**Your instructions**
Only the pictures stay out; every record is to be quoted exactly.

[Saved entries]
--- START ---
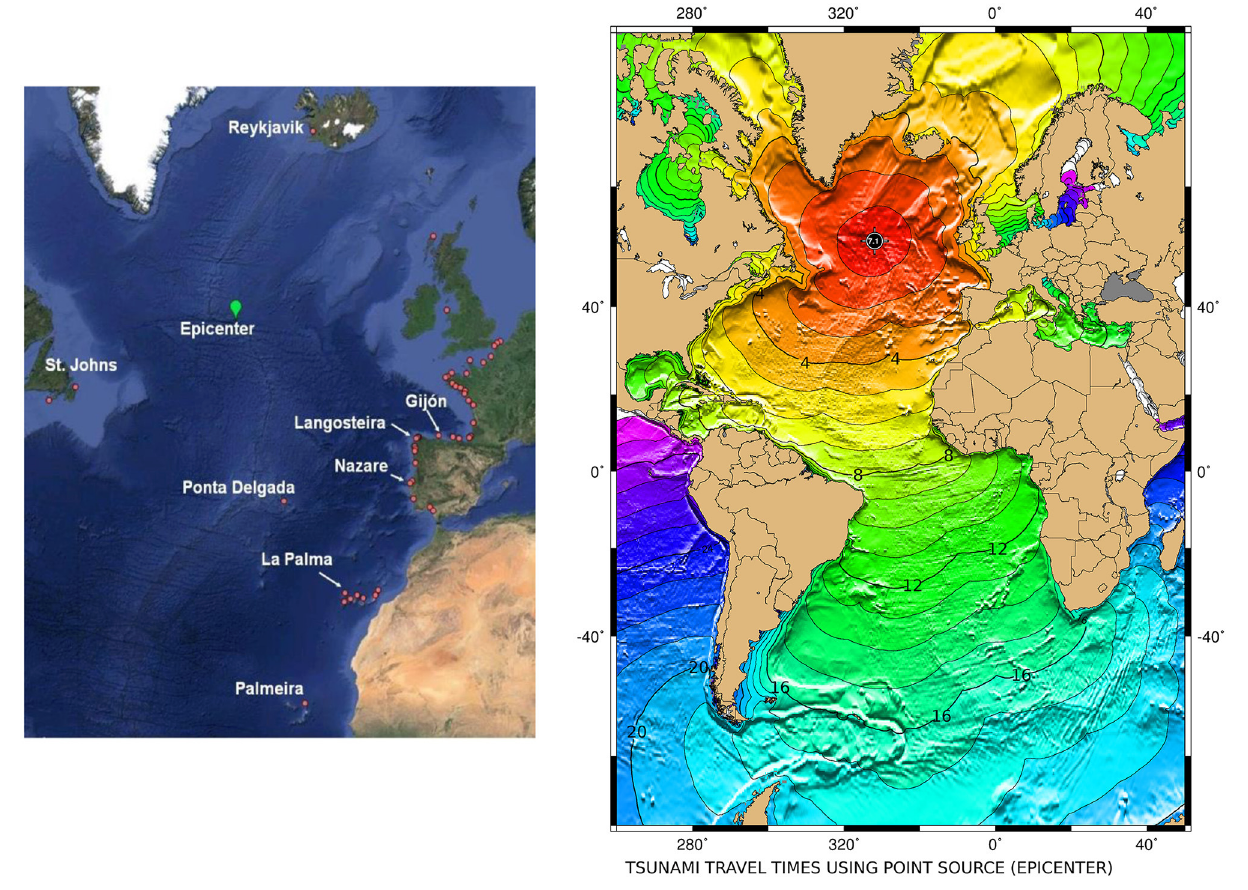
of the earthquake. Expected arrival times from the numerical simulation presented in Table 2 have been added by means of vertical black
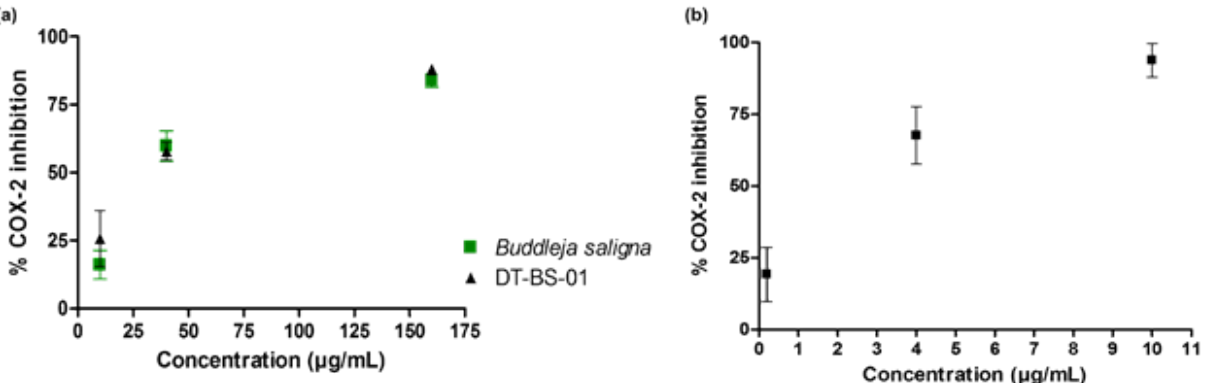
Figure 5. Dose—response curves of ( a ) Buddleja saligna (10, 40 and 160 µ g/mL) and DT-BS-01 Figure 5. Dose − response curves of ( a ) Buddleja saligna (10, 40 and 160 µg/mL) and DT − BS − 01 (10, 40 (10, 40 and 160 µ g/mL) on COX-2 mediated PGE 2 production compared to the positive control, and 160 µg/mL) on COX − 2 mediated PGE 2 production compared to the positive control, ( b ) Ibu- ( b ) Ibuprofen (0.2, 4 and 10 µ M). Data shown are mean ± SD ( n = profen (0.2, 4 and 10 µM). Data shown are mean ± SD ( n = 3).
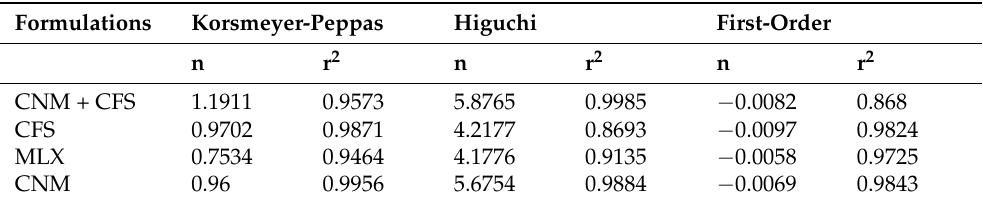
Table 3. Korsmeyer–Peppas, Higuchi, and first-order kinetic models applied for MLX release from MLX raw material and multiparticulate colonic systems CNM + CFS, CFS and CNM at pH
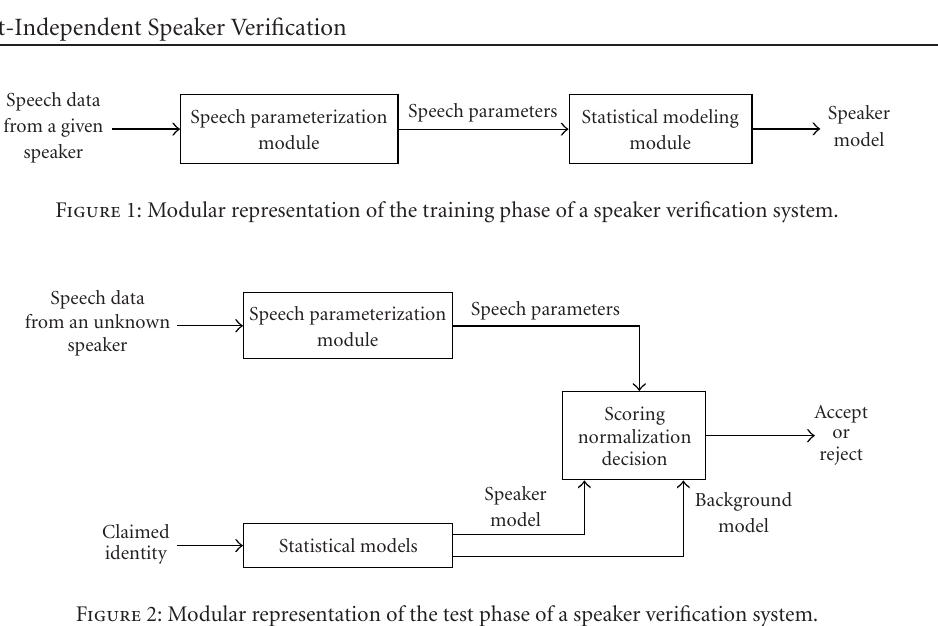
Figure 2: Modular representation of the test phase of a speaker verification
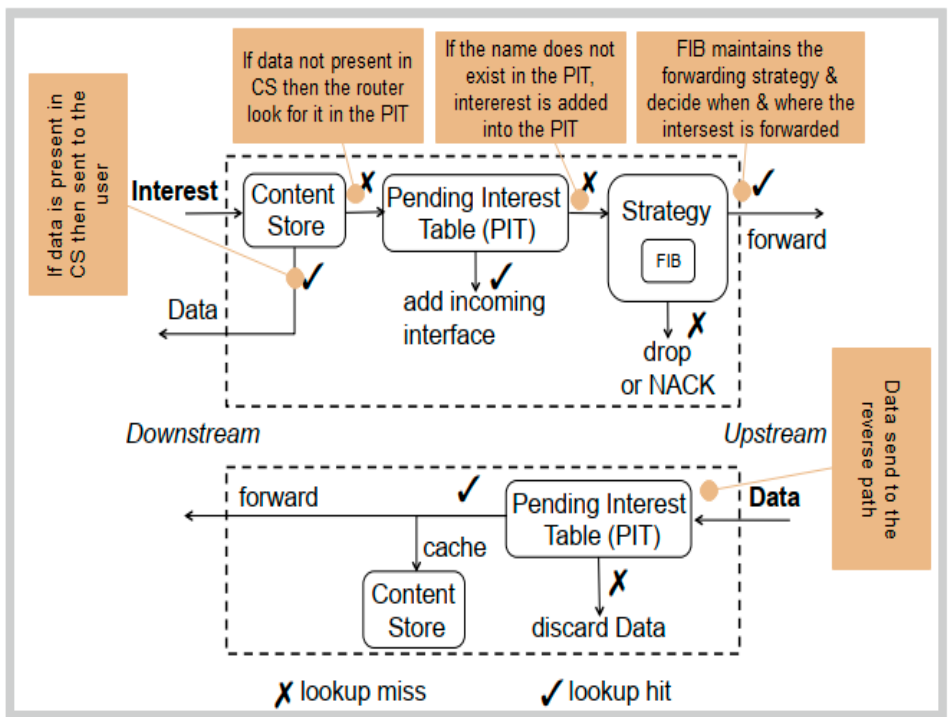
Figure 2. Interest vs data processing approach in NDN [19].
--- END ---
**Answer box**
of the earthquake. Expected arrival times from the numerical simulation presented in Table 2 have been added by means of vertical black
Figure 5. Dose—response curves of ( a ) Buddleja saligna (10, 40 and 160 µ g/mL) and DT-BS-01 Figure 5. Dose − response curves of ( a ) Buddleja saligna (10, 40 and 160 µg/mL) and DT − BS − 01 (10, 40 (10, 40 and 160 µ g/mL) on COX-2 mediated PGE 2 production compared to the positive control, and 160 µg/mL) on COX − 2 mediated PGE 2 production compared to the positive control, ( b ) Ibu- ( b ) Ibuprofen (0.2, 4 and 10 µ M). Data shown are mean ± SD ( n = profen (0.2, 4 and 10 µM). Data shown are mean ± SD ( n = 3).
Table 3. Korsmeyer–Peppas, Higuchi, and first-order kinetic models applied for MLX release from MLX raw material and multiparticulate colonic systems CNM + CFS, CFS and CNM at pH
Figure 2: Modular representation of the test phase of a speaker verification
Figure 2. Interest vs data processing approach in NDN [19].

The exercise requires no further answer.